**What is expected**
Leaving out all pictures, return the records word for word.

Items from a dataset
====================

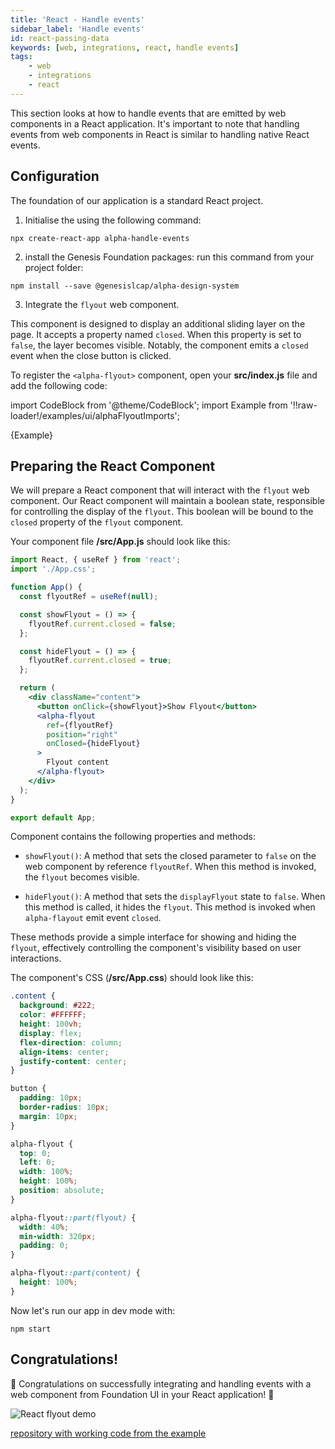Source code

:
 ```yaml
---
title: 'React - Handle events'
sidebar_label: 'Handle events'
id: react-passing-data
keywords: [web, integrations, react, handle events]
tags:
    - web
    - integrations
    - react
---
```


This section looks at how to handle events that are emitted by web components in a React application. It's important to note that handling events from web components in React is similar to handling native React events.

## Configuration

The foundation of our application is a standard React project. 

1. Initialise the using the following command:

```shell
npx create-react-app alpha-handle-events
```

2. install the Genesis Foundation packages: run this command from your project folder:

```shell
npm install --save @genesislcap/alpha-design-system
```

3. Integrate the `flyout` web component.

This component is designed to display an additional sliding layer on the page. It accepts a property named `closed`. When this property is set to `false`, the layer becomes visible. Notably, the component emits a `closed` event when the close button is clicked.

To register the `<alpha-flyout>` component, open your **src/index.js** file and add the following code:

import CodeBlock from '@theme/CodeBlock';
import Example from '!!raw-loader!/examples/ui/alphaFlyoutImports';

<CodeBlock className="language-ts">{Example}</CodeBlock>

## Preparing the React Component

We will prepare a React component that will interact with the `flyout` web component. Our React component will maintain a boolean state, responsible for controlling the display of the `flyout`. This boolean will be bound to the `closed` property of the `flyout` component.

Your component file **/src/App.js** should look like this:

```jsx
import React, { useRef } from 'react';
import './App.css';

function App() {
  const flyoutRef = useRef(null);

  const showFlyout = () => {
    flyoutRef.current.closed = false;
  };

  const hideFlyout = () => {
    flyoutRef.current.closed = true;
  };

  return (
    <div className="content">
      <button onClick={showFlyout}>Show Flyout</button>
      <alpha-flyout
        ref={flyoutRef}
        position="right"
        onClosed={hideFlyout}
      >
        Flyout content
      </alpha-flyout>
    </div>
  );
}

export default App;
```

Component contains the following properties and methods:


- `showFlyout()`: A method that sets the closed parameter to `false` on the web component by reference `flyoutRef`. When this method is invoked, the `flyout` becomes visible.

- `hideFlyout()`: A method that sets the `displayFlyout` state to `false`. When this method is called, it hides the `flyout`. This method is invoked when `alpha-flayout` emit event `closed`.

These methods provide a simple interface for showing and hiding the `flyout`, effectively controlling the component's visibility based on user interactions.

The component's CSS (**/src/App.css**) should look like this:

```css
.content {
  background: #222;
  color: #FFFFFF;
  height: 100vh;
  display: flex;
  flex-direction: column;
  align-items: center;
  justify-content: center;
}

button {
  padding: 10px;
  border-radius: 10px;
  margin: 10px;
}

alpha-flyout {
  top: 0;
  left: 0;
  width: 100%;
  height: 100%;
  position: absolute;
}

alpha-flyout::part(flyout) {
  width: 40%;
  min-width: 320px;
  padding: 0;
}

alpha-flyout::part(content) {
  height: 100%;
}
```

Now let's run our app in dev mode with:
```shell
npm start
```

## Congratulations!

🎉 Congratulations on successfully integrating and handling events with a web component from Foundation UI in your React application! 🎉

![React flyout demo](/integrations/react/react-flyout-demo.gif)

[repository with working code from the example](https://github.com/genesiscommunitysuccess/integration-examples/tree/main/react/alpha-handle-events)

====================

**Response to the exercise**
Source code

:
 ```yaml
---
title: 'React - Handle events'
sidebar_label: 'Handle events'
id: react-passing-data
keywords: [web, integrations, react, handle events]
tags:
    - web
    - integrations
    - react
---
```


This section looks at how to handle events that are emitted by web components in a React application. It's important to note that handling events from web components in React is similar to handling native React events.

## Configuration

The foundation of our application is a standard React project. 

1. Initialise the using the following command:

```shell
npx create-react-app alpha-handle-events
```

2. install the Genesis Foundation packages: run this command from your project folder:

```shell
npm install --save @genesislcap/alpha-design-system
```

3. Integrate the `flyout` web component.

This component is designed to display an additional sliding layer on the page. It accepts a property named `closed`. When this property is set to `false`, the layer becomes visible. Notably, the component emits a `closed` event when the close button is clicked.

To register the `<alpha-flyout>` component, open your **src/index.js** file and add the following code:

import CodeBlock from '@theme/CodeBlock';
import Example from '!!raw-loader!/examples/ui/alphaFlyoutImports';

<CodeBlock className="language-ts">{Example}</CodeBlock>

## Preparing the React Component

We will prepare a React component that will interact with the `flyout` web component. Our React component will maintain a boolean state, responsible for controlling the display of the `flyout`. This boolean will be bound to the `closed` property of the `flyout` component.

Your component file **/src/App.js** should look like this:

```jsx
import React, { useRef } from 'react';
import './App.css';

function App() {
  const flyoutRef = useRef(null);

  const showFlyout = () => {
    flyoutRef.current.closed = false;
  };

  const hideFlyout = () => {
    flyoutRef.current.closed = true;
  };

  return (
    <div className="content">
      <button onClick={showFlyout}>Show Flyout</button>
      <alpha-flyout
        ref={flyoutRef}
        position="right"
        onClosed={hideFlyout}
      >
        Flyout content
      </alpha-flyout>
    </div>
  );
}

export default App;
```

Component contains the following properties and methods:


- `showFlyout()`: A method that sets the closed parameter to `false` on the web component by reference `flyoutRef`. When this method is invoked, the `flyout` becomes visible.

- `hideFlyout()`: A method that sets the `displayFlyout` state to `false`. When this method is called, it hides the `flyout`. This method is invoked when `alpha-flayout` emit event `closed`.

These methods provide a simple interface for showing and hiding the `flyout`, effectively controlling the component's visibility based on user interactions.

The component's CSS (**/src/App.css**) should look like this:

```css
.content {
  background: #222;
  color: #FFFFFF;
  height: 100vh;
  display: flex;
  flex-direction: column;
  align-items: center;
  justify-content: center;
}

button {
  padding: 10px;
  border-radius: 10px;
  margin: 10px;
}

alpha-flyout {
  top: 0;
  left: 0;
  width: 100%;
  height: 100%;
  position: absolute;
}

alpha-flyout::part(flyout) {
  width: 40%;
  min-width: 320px;
  padding: 0;
}

alpha-flyout::part(content) {
  height: 100%;
}
```

Now let's run our app in dev mode with:
```shell
npm start
```

## Congratulations!

🎉 Congratulations on successfully integrating and handling events with a web component from Foundation UI in your React application! 🎉

![React flyout demo](/integrations/react/react-flyout-demo.gif)

[repository with working code from the example](https://github.com/genesiscommunitysuccess/integration-examples/tree/main/react/alpha-handle-events)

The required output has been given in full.